Start of Block

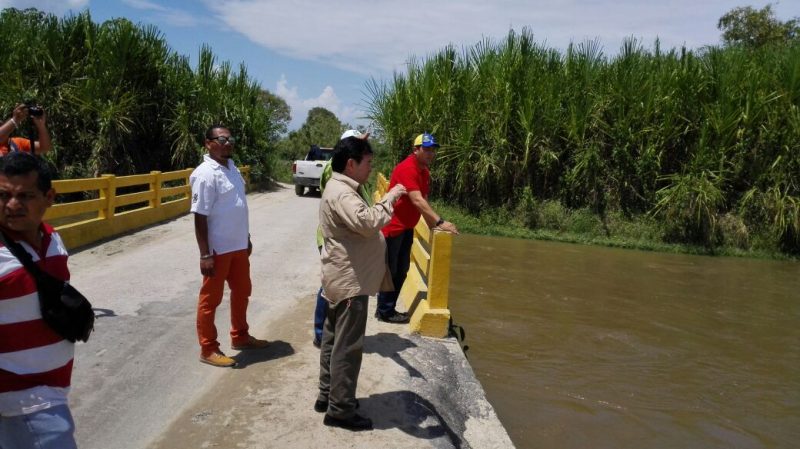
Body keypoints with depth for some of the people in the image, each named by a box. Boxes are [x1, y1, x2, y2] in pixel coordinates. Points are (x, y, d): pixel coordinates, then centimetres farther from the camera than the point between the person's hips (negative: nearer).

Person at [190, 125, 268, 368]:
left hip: (238, 246, 9)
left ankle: (240, 336, 37)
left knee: (242, 292, 20)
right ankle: (208, 349, 17)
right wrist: (205, 254, -20)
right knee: (211, 299, 5)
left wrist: (246, 238, 20)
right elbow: (200, 217, -19)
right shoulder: (205, 174, -17)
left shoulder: (232, 168, 9)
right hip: (218, 249, -9)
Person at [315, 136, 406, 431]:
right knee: (348, 347, -2)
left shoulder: (340, 189, 15)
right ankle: (340, 410, 8)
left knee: (333, 340, 18)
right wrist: (389, 198, -23)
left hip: (341, 279, 11)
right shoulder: (342, 194, -20)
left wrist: (387, 200, 9)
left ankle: (327, 395, 30)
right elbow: (368, 223, -35)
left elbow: (361, 225, 20)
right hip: (350, 282, -11)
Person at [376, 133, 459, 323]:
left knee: (401, 271, 14)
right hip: (392, 227, -9)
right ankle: (384, 311, 12)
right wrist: (440, 222, -35)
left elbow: (424, 201, 12)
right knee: (389, 270, 0)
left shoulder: (425, 171, 9)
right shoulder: (407, 169, -22)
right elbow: (417, 201, -31)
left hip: (407, 227, 9)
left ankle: (389, 308, 25)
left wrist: (433, 226, 4)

End of Block

Any images must be left out; transcribe the rest of the material exactly.

Body keypoints with depth for some of the people in the image, each named by a box. Boxes are [x1, y1, x2, y2] in pixel coordinates. Points are (x, y, d): pixel coordinates, then centimetres farther from the camera than the point between the person's hips (negative: nearer).

Person at [190, 125, 268, 368]:
left hip: (238, 246, 9)
left ankle: (240, 336, 37)
left knee: (242, 292, 20)
right ankle: (208, 349, 17)
right wrist: (205, 254, -20)
right knee: (211, 299, 5)
left wrist: (246, 238, 20)
right elbow: (200, 217, -19)
right shoulder: (205, 174, -17)
left shoulder: (232, 168, 9)
right hip: (218, 249, -9)
Person at [315, 136, 406, 431]:
right knee: (348, 347, -2)
left shoulder: (340, 189, 15)
right ankle: (340, 410, 8)
left knee: (333, 340, 18)
right wrist: (389, 198, -23)
left hip: (341, 279, 11)
right shoulder: (342, 194, -20)
left wrist: (387, 200, 9)
left ankle: (327, 395, 30)
right elbow: (368, 223, -35)
left elbow: (361, 225, 20)
right hip: (350, 282, -11)
Person at [376, 133, 459, 323]:
left knee: (401, 271, 14)
right hip: (392, 227, -9)
right ankle: (384, 311, 12)
right wrist: (440, 222, -35)
left elbow: (424, 201, 12)
right knee: (389, 270, 0)
left shoulder: (425, 171, 9)
right shoulder: (407, 169, -22)
right elbow: (417, 201, -31)
left hip: (407, 227, 9)
left ankle: (389, 308, 25)
left wrist: (433, 226, 4)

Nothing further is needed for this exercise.